# Capital gains tax re investing



## lockewarren (Feb 4, 2012)

Quick question as I seem to betting conflicting info through google... I am uk resident, my husband is a non uk tax payer living in Dubai. Currently selling our apartment in Portugal and buying a villa. Do we pay the full 28% capital gains tax on the sale of the apartment even though we are re investing the entire amount back in to another property? Is there any part of this 28% that can be offset giants uk tax code with the EU tax treaty? (or am I completely misunderstanding this?!)... so far getting a capital gains tax for 26,000 euro having only owned the apartment for 2 years and wanting to invest more in a villa seem's a bit harsh!!


----------



## RichardHenshall (Jul 26, 2009)

Since the property is in Portugal, any gains will *first* be taxed in Portugal under Portuguese rules. Since neither of you are Portuguese (tax-)resident there are no rollover options in Portugal(/EU) available to you.

The gains will then normally be taxed wherever you are (tax-)resident under that country's rules and any tax already paid will usually be allowed against the second country's tax demand (depending any tax treaties).

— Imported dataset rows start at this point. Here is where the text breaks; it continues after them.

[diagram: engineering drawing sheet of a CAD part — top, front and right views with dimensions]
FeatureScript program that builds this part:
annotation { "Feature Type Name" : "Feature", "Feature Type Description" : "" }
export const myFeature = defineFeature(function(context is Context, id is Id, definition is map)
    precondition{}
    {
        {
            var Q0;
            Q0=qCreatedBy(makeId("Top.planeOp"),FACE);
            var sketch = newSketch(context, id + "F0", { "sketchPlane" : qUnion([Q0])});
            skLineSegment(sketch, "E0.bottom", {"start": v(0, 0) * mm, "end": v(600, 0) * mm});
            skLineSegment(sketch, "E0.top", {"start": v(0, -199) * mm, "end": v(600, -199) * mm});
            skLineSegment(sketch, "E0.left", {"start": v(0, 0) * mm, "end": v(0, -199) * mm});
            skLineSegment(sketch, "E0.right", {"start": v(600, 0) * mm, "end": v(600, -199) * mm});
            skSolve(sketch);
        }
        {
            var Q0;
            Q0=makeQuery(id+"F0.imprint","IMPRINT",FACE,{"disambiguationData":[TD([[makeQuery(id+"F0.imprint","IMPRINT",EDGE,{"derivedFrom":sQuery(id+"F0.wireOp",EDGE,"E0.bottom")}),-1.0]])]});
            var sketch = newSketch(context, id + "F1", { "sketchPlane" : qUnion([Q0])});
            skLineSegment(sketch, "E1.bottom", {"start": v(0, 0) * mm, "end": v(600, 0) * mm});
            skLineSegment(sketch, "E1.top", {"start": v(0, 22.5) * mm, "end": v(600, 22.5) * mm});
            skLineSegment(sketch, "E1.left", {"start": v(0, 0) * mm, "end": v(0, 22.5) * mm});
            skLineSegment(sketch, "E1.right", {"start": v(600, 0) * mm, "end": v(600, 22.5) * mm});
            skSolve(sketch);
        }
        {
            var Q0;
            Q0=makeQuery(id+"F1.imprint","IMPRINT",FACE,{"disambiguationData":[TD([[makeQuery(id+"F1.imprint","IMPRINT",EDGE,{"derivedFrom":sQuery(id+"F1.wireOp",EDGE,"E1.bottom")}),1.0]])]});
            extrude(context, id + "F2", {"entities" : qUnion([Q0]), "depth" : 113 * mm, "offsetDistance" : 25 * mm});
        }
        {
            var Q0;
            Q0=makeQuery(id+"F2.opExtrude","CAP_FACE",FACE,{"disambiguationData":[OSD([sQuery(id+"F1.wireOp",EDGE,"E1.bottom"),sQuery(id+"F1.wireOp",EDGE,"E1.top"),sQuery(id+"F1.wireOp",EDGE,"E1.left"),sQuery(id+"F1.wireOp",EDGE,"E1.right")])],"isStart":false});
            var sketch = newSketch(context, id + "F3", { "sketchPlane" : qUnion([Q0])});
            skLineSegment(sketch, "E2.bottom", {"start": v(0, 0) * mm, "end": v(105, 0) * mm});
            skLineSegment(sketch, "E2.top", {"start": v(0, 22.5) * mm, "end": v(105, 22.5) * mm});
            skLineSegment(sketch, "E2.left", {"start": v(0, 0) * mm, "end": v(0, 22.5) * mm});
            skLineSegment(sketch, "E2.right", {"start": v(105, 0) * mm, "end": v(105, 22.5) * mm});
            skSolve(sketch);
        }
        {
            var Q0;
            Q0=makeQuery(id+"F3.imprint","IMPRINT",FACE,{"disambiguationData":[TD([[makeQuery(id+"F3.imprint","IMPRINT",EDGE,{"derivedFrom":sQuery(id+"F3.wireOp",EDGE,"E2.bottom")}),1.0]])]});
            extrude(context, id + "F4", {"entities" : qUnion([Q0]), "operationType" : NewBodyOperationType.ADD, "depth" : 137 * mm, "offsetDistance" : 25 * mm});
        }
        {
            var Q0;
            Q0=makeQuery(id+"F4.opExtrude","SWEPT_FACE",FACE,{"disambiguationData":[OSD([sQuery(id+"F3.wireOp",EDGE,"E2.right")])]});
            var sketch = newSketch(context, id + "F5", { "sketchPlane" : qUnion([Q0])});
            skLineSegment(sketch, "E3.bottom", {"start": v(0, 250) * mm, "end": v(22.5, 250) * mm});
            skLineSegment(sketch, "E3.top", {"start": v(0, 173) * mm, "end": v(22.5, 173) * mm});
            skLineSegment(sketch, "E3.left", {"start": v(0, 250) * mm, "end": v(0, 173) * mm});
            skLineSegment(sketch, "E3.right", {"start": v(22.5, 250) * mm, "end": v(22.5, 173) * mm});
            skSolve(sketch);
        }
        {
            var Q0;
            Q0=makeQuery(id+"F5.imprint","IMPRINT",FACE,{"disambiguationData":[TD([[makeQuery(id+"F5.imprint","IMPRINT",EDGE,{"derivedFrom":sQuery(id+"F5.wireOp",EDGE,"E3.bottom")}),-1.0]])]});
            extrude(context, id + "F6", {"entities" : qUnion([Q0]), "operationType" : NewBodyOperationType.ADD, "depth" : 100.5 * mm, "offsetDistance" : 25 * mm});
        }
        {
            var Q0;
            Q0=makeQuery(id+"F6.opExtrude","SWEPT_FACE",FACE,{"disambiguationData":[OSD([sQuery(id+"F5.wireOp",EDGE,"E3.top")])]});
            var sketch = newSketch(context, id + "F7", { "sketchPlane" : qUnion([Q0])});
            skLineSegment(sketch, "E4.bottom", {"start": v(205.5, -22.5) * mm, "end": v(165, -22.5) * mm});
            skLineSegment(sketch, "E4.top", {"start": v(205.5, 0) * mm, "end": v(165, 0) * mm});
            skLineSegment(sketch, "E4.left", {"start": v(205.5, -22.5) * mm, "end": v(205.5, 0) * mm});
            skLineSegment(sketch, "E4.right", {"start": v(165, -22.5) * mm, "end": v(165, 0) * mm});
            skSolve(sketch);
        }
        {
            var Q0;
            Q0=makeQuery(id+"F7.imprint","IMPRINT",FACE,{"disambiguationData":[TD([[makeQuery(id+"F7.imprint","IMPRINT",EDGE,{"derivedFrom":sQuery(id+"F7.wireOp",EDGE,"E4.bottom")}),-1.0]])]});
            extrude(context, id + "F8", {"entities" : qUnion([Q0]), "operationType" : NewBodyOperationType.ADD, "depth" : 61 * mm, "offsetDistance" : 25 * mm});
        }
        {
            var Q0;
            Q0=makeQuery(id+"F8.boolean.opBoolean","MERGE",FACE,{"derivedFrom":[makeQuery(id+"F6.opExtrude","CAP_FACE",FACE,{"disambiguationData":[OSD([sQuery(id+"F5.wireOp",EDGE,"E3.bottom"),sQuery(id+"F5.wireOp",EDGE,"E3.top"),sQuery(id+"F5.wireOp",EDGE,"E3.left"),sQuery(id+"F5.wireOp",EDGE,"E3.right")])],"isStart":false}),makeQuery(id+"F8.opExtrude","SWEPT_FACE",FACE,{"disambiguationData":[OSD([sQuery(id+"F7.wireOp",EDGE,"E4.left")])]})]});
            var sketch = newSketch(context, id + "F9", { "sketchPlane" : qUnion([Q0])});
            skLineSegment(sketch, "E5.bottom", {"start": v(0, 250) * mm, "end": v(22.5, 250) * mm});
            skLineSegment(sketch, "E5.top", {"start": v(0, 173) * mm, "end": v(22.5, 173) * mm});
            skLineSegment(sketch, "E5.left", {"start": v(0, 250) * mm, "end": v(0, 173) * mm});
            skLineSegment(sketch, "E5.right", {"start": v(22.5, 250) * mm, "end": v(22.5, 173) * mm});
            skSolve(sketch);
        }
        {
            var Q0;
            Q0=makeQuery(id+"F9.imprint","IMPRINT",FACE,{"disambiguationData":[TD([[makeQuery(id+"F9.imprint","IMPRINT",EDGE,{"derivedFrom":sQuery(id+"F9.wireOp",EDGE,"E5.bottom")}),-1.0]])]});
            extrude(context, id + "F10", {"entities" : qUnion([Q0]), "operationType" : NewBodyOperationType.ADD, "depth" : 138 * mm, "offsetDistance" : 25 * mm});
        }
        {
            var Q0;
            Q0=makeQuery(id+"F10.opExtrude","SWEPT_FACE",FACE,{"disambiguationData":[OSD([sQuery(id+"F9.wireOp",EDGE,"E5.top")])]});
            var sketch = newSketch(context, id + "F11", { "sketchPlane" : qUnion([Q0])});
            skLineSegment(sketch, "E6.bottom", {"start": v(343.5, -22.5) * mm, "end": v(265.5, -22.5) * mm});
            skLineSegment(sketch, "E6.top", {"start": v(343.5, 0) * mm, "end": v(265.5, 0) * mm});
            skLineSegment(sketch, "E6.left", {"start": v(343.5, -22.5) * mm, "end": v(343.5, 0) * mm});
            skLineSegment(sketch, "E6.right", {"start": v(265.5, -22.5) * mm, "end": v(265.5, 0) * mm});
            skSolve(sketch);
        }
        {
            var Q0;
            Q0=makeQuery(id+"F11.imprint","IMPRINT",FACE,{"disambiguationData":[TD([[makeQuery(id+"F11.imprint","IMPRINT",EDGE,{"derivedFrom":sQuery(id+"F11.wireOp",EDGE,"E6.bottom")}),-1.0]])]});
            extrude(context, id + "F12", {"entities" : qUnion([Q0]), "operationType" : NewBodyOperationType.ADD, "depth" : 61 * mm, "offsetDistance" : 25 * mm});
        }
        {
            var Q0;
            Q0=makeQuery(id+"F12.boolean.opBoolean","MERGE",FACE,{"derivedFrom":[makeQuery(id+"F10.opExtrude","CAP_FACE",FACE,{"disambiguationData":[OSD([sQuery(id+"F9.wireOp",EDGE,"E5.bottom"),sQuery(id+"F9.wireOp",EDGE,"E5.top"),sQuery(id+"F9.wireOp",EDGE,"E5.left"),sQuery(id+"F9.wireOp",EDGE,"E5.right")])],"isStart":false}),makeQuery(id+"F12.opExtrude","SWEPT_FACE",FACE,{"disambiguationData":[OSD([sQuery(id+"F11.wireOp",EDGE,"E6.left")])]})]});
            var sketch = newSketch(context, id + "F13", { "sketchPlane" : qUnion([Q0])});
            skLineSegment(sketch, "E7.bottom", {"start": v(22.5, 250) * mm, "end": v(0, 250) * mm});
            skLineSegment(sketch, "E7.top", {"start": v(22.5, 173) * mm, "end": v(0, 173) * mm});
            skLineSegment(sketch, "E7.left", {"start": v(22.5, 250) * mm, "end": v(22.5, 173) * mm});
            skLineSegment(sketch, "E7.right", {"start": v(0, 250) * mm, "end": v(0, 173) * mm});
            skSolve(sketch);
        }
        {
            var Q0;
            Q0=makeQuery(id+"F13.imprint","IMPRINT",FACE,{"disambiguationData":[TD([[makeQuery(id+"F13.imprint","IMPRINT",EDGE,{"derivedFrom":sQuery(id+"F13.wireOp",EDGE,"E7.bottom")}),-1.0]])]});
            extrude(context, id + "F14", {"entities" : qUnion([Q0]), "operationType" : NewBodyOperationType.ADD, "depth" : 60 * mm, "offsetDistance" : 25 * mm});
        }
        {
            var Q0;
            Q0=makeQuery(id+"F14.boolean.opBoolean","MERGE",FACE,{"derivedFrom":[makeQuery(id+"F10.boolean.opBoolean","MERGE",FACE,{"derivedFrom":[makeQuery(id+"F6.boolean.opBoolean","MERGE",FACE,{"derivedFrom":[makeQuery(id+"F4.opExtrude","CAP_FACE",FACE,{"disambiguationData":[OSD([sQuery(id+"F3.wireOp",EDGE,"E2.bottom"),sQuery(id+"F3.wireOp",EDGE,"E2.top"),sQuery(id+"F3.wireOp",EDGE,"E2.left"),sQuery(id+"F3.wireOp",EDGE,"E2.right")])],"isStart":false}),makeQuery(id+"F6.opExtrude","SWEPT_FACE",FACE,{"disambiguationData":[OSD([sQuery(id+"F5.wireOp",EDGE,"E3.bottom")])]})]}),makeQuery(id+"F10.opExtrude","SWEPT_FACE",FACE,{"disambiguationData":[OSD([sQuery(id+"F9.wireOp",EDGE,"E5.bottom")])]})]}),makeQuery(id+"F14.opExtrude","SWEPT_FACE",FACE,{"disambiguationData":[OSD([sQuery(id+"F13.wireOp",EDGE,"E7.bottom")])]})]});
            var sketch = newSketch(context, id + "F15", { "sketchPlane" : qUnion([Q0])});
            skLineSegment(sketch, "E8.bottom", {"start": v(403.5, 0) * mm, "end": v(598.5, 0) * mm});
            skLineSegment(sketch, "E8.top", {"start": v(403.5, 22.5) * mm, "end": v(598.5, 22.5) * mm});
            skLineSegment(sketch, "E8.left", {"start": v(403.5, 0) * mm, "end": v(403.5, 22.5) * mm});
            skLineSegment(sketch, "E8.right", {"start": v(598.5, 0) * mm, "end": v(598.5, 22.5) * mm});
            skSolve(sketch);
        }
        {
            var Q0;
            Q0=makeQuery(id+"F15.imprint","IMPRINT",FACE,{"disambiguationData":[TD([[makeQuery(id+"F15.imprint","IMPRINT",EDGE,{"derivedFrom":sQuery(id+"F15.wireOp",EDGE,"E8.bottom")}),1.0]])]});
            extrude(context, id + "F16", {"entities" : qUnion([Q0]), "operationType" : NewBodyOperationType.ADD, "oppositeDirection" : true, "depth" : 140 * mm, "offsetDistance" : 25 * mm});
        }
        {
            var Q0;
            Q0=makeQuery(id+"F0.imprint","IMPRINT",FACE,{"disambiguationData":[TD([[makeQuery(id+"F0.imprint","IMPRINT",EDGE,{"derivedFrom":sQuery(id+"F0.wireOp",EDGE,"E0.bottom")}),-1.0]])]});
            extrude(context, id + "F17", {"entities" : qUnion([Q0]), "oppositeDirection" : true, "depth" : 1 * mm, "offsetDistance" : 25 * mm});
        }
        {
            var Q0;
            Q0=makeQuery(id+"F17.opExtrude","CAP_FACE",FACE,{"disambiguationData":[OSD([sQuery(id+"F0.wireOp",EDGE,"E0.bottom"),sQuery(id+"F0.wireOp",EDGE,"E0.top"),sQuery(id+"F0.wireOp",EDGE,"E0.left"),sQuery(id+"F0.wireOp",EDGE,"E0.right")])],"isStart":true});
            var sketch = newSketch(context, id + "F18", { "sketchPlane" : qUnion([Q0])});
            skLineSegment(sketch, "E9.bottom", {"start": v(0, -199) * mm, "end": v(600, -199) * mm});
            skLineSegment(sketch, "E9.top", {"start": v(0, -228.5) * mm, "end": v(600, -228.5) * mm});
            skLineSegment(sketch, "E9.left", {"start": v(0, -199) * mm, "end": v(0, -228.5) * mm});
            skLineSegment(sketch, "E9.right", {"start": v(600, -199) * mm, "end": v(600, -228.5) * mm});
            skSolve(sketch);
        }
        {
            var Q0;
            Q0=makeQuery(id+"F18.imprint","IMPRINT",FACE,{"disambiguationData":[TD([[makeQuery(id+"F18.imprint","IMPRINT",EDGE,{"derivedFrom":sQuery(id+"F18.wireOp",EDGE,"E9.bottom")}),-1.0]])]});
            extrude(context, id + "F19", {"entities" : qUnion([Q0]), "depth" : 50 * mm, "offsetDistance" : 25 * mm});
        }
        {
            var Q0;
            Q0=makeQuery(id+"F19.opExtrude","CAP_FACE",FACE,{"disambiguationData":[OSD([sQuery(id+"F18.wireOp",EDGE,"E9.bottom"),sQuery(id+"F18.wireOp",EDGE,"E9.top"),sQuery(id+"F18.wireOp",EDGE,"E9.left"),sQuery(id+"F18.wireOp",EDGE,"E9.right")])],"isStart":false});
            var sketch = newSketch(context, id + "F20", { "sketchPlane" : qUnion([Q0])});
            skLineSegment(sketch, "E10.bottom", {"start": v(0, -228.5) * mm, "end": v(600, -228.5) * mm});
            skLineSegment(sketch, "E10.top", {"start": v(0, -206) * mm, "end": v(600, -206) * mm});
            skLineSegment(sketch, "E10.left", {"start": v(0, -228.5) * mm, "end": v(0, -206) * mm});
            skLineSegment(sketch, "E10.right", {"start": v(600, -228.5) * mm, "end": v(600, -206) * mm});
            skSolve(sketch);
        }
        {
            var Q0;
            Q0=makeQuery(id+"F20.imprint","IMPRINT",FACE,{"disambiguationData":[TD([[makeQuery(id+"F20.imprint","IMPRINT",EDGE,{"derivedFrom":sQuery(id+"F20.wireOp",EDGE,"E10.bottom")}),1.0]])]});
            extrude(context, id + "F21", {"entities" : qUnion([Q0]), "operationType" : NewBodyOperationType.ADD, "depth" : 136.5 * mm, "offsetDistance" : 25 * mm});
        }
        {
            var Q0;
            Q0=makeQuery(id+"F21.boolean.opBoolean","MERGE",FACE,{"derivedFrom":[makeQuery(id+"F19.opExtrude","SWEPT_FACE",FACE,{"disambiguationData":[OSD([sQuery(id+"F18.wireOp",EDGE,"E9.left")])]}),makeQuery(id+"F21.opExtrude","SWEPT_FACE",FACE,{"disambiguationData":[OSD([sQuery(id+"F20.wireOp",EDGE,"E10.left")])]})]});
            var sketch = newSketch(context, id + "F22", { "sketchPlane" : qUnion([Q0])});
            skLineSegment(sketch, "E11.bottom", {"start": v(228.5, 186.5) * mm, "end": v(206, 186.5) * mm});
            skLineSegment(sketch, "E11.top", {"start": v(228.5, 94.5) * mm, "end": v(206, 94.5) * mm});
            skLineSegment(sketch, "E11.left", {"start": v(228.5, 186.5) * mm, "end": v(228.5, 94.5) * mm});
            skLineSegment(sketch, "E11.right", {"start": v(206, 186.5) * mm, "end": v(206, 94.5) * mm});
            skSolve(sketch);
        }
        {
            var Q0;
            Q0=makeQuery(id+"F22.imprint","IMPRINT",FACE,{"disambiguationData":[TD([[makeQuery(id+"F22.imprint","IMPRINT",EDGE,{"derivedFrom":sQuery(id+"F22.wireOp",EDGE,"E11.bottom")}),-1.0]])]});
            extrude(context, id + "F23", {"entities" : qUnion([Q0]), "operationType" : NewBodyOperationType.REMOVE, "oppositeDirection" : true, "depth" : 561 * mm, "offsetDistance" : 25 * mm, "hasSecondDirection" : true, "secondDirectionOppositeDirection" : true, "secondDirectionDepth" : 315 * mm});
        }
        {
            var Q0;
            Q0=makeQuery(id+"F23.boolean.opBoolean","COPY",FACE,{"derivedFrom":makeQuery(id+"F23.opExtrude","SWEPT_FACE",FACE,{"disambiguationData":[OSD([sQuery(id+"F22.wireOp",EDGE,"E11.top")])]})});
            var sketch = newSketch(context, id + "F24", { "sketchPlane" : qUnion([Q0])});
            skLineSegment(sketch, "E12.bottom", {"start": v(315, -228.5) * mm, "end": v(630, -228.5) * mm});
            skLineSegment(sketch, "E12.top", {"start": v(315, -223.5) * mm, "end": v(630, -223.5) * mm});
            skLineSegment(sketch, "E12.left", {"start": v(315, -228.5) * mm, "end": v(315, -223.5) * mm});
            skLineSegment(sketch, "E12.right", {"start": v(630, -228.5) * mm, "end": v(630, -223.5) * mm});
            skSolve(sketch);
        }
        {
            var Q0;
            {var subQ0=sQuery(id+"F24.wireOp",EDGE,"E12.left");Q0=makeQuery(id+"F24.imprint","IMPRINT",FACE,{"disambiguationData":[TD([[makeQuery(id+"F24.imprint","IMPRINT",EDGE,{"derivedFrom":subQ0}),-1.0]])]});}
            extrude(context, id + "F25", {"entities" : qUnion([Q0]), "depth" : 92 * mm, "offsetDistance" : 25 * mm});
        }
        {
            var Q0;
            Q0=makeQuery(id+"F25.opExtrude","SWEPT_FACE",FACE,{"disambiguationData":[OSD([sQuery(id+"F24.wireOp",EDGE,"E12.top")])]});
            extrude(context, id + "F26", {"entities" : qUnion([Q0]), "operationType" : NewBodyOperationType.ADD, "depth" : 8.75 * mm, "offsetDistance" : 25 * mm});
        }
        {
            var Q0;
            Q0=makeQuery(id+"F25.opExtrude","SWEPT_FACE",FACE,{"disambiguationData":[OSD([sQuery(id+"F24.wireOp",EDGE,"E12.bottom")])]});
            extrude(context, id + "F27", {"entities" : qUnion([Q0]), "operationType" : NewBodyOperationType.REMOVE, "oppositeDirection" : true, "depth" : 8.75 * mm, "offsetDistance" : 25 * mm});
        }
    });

In effect you end up paying the higher of the two country's assessments.

Even if it's the only property you own it will be taxed as a second home since you don't live there.

If you've really made a €90,000+ gain in two years I think you should consider yourself very fortunate.


----------



## lockewarren (Feb 4, 2012)

Thanks Richard.. very useful information. We did buy it at a good price but the profit made has simply been absorbed in capital gains tax and purchase costs which add up to about 80,000 euro just on taxes and fee's. I think the lesson learnt was to not rush into the original purchase.. if I were to do it all again, I would rent somewhere for 12 months to see how much I like it and then buy! I absolutely love it but just feel that the place we bought is to small long term.. you live and learn!!!! Hindsight is a wonderful thing! Many thanks for the information.


----------